How do you isolate r in $4\left( x-3 \right)-r+2x=5\left( 3x-7 \right)-9x$ ?

Answer 1

Hint: We have to isolate r in the equation given in the question. We can see -r is at LHS in the equation of we can send – r to RHS and send all the terms in RHS to LHS. Then only we can isolate r in the equation.

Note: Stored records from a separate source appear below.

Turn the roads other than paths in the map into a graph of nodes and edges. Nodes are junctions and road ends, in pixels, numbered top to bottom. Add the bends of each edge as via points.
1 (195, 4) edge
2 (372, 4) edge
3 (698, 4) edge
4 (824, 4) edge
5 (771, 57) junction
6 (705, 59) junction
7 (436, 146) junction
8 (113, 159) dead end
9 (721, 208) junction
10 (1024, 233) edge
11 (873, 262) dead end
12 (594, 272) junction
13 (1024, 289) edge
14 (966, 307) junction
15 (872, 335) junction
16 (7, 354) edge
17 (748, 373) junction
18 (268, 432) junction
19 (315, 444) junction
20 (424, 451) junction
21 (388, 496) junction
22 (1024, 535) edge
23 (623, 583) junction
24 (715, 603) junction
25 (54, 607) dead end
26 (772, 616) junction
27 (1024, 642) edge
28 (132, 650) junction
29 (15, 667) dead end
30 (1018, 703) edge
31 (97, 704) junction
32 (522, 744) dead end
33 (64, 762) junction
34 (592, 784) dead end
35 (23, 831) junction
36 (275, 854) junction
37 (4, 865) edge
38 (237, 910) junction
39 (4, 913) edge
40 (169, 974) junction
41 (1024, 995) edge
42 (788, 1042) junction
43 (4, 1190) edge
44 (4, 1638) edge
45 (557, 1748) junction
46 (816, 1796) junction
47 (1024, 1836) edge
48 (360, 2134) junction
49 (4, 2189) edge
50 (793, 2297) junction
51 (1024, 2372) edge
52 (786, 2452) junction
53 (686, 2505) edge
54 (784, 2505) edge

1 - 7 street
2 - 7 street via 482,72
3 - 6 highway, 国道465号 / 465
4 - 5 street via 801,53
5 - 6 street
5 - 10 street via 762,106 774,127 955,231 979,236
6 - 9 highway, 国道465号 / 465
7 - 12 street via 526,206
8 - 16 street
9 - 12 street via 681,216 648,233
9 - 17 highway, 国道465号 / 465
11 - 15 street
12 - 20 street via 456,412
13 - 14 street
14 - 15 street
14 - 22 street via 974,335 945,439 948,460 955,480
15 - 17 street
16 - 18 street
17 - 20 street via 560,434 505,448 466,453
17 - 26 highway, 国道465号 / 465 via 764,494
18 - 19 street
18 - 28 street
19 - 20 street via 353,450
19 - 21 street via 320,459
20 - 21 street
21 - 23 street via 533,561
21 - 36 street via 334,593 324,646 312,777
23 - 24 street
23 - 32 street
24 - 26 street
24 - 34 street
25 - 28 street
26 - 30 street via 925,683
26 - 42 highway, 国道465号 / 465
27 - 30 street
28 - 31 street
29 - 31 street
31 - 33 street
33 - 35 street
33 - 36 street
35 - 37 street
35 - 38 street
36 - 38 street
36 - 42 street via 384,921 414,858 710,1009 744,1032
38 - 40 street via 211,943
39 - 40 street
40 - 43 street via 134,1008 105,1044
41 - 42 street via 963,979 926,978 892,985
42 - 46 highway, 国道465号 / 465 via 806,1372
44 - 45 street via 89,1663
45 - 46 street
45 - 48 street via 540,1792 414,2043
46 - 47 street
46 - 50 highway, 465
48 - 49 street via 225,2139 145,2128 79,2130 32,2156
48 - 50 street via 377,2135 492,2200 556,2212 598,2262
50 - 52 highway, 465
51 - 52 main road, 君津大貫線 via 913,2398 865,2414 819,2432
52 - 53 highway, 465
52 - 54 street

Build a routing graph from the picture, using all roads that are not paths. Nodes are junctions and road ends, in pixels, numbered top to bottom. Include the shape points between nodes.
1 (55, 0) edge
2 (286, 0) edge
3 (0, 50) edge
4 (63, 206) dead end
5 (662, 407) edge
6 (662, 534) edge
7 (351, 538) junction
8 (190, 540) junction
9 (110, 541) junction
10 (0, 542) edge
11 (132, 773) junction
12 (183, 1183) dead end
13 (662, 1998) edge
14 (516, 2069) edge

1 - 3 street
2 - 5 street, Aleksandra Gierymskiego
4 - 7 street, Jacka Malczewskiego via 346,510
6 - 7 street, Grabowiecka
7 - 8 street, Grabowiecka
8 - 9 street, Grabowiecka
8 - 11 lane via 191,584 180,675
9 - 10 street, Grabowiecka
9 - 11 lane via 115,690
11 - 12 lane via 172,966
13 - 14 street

Complete step by step answer:
The given equation in the question is $4\left( x-3 \right)-r+2x=5\left( 3x-7 \right)-9x$
We will isolate r by taking all the x and all the constants to the LHS and send r to RHS
When we send some value from LHS to RHS or RHS to LHS we just change the sign from plus to minus, minus to plus, multiplication to division and division to multiplication of the term that means if there is a term – m in LHS then it will be m in RHS.
If we observe we can see – r present in LHS so we can send it to RHS so it will become r
So we can write $4\left( x-3 \right)+2x=5\left( 3x-7 \right)+r-9x$
Now we can see the term -9x and $5\left( 3x-7 \right)$ in RHS we can send both the terms to LHS , so -9x become 9x and $5\left( 3x-7 \right)$ become $-5\left( 3x-7 \right)$
$-5\left( 3x-7 \right)+4\left( x-3 \right)+2x+9x=r$
Further solving the equation we get
$23=r$

Note: We know when we send terms from RHS to LHS or LHS to RHS the sign of the term changes but there is an exception , where a number is multiplied with 0 in one side we can not send 0 to other side by diving 0 .We can not divide something with 0.